Missouri River levees that were damaged by last year’s floodwaters remain vulnerable, with spring a little over two months away. Congress has appropriated money for emergency repairs and more money is promised.

Colonel Robert Ruch, Commander of the U.S. Army Corps of Engineers’ Omaha District, says they’re focused on repairing the critical sections of levee first. “Most of those levees held up very well through the flood of 2011,” Colonel Ruch says.

“We know where our greatest weaknesses are and that’s where we’re putting our greatest strength.” Floodwaters breeched some levees in western Iowa and eastern Nebraska, damaged others, and put great strain on all the levees downstream.

Ruch says it will take months to restore the basin’s levee system to where it was in early 2011. “We probably need a full year to get things completely restored back to pre-flood conditions,” Ruch says. “We have ideas as to what the critical things are that need to be ready for as early as March 1st, when we consider the runoff season to begin and where we could be in some danger of rising waters.”

Kim Thomas, chief of the Corps’ “Readiness Branch” in Omaha, acknowledges the Missouri River levee system remains vulnerable. “Those levees are definitely in critical condition,” Thomas says. “We’ll get them closed up. We’ll get the bridges closed up.
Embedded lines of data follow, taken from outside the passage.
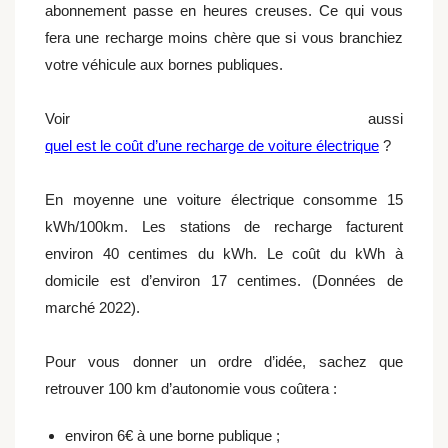
abonnement passe en heures creuses. Ce qui vous
fera une recharge moins chère que si vous branchiez
votre véhicule aux bornes publiques.
Voir aussi
quel est le coût d’une recharge de voiture électrique
?
En moyenne une voiture électrique consomme 15
kWh/100km. Les stations de recharge facturent
environ 40 centimes du kWh. Le coût du kWh à
domicile est d’environ 17 centimes. (Données de
marché 2022).
Pour vous donner un ordre d’idée, sachez que
retrouver 100 km d’autonomie vous coûtera :
environ 6€ à une borne publique ;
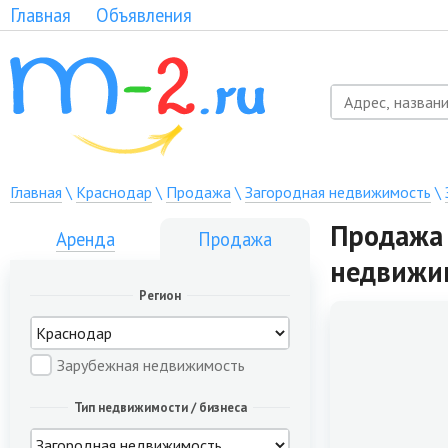
Главная
Объявления
Главная
\
Краснодар
\
Продажа
\
Загородная недвижимость
\
Продажа 
Аренда
Продажа
недвижи
Регион
Зарубежная недвижимость
Тип недвижимости / бизнеса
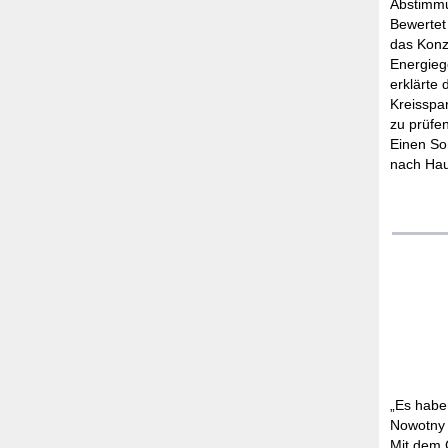
Abstimmu
Bewertet 
das Konz
Energiege
erklärte
Kreisspar
zu prüfen
Einen Son
nach Ha
„Es haben
Nowotny 
Mit dem 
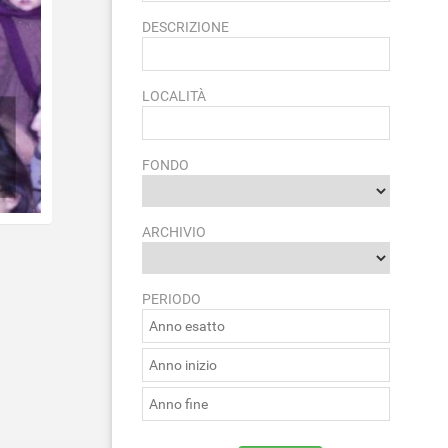
DESCRIZIONE
LOCALITÀ
FONDO
ARCHIVIO
PERIODO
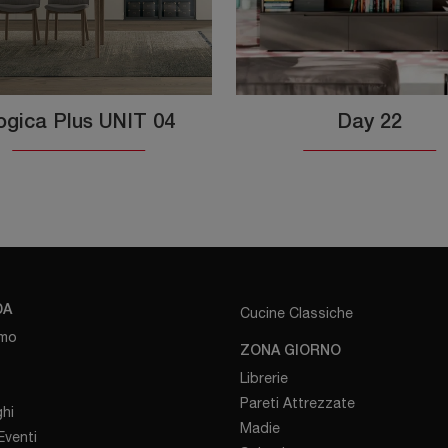
ogica Plus UNIT 04
Day 22
DA
Cucine Classiche
amo
ZONA GIORNO
Librerie
Pareti Attrezzate
hi
Madie
venti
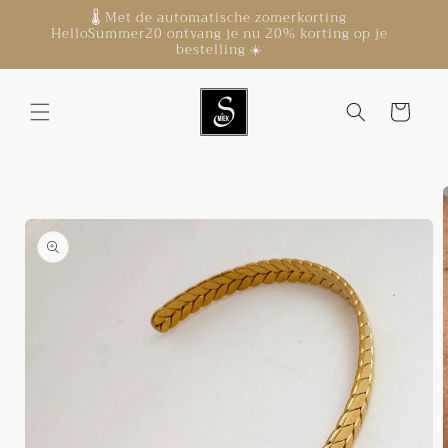
Meteen
🌡️ Met de automatische zomerkorting
naar de
HelloSummer20 ontvang je nu 20% korting op je
content
bestelling ☀️
Winkelwagen
Ga direct naar
productinformatie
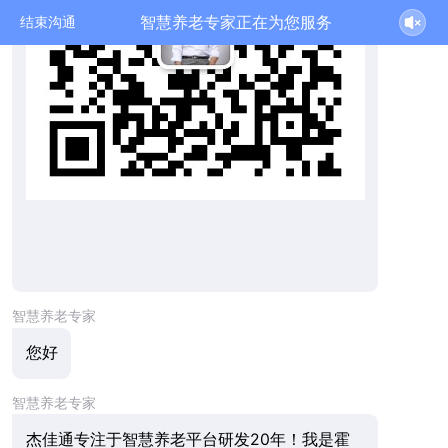
智慧养老专家正在为您服务
结束沟通
智慧养老专家
您好
智慧养老专家
杰佳通专注于智慧养老平台研发20年！我是霍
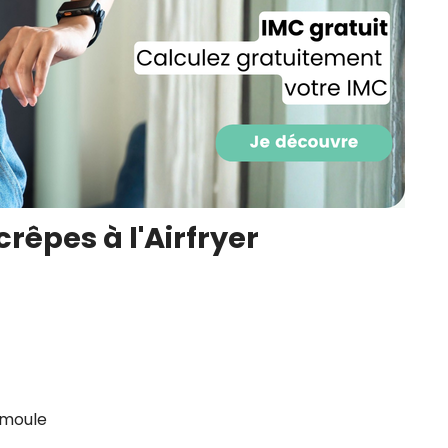
CROQ.
Je consens à ce que la société Digi
Prisma Players analyse le taux d'ou
des courriels pour mesurer et optim
performances des campagnes. No
pourrons savoir si vous ouvrez les co
l'heure à laquelle vous le faites ains
des informations sur le terminal qu
crêpes à l'Airfryer
utilisez. Pour en savoir plus sur ces 
voir notre
politique de confidentialit
Je reçois mon cadeau !
Votre adresse email sera utilisée par Digital Prisma Playe
envoyer votre newsletter contenant des offres commercial
personnalisées. Vous pourrez vous désinscrire en utilisan
désabonnement intégré dans la newsletter. Pour en savoi
exercer vos droits, prenez connaissance de notre
Charte 
Confidentialité
.
e moule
We’ll get all the critical repairs done but there’s still a lot to go there. We have a lot of seepage concerns that we have to go through and get geotech investigation on, do analysis, do design.”

Thomas says the first order of business is to repair the sections of levee that are most severely damaged. “Those pieces will be fixed,” she says. “It’s the under-foundation seepage issues that require extensive analysis and that takes time.”

Some estimates indicate it could be late this year or even 2013 before repairs to the levee system are complete.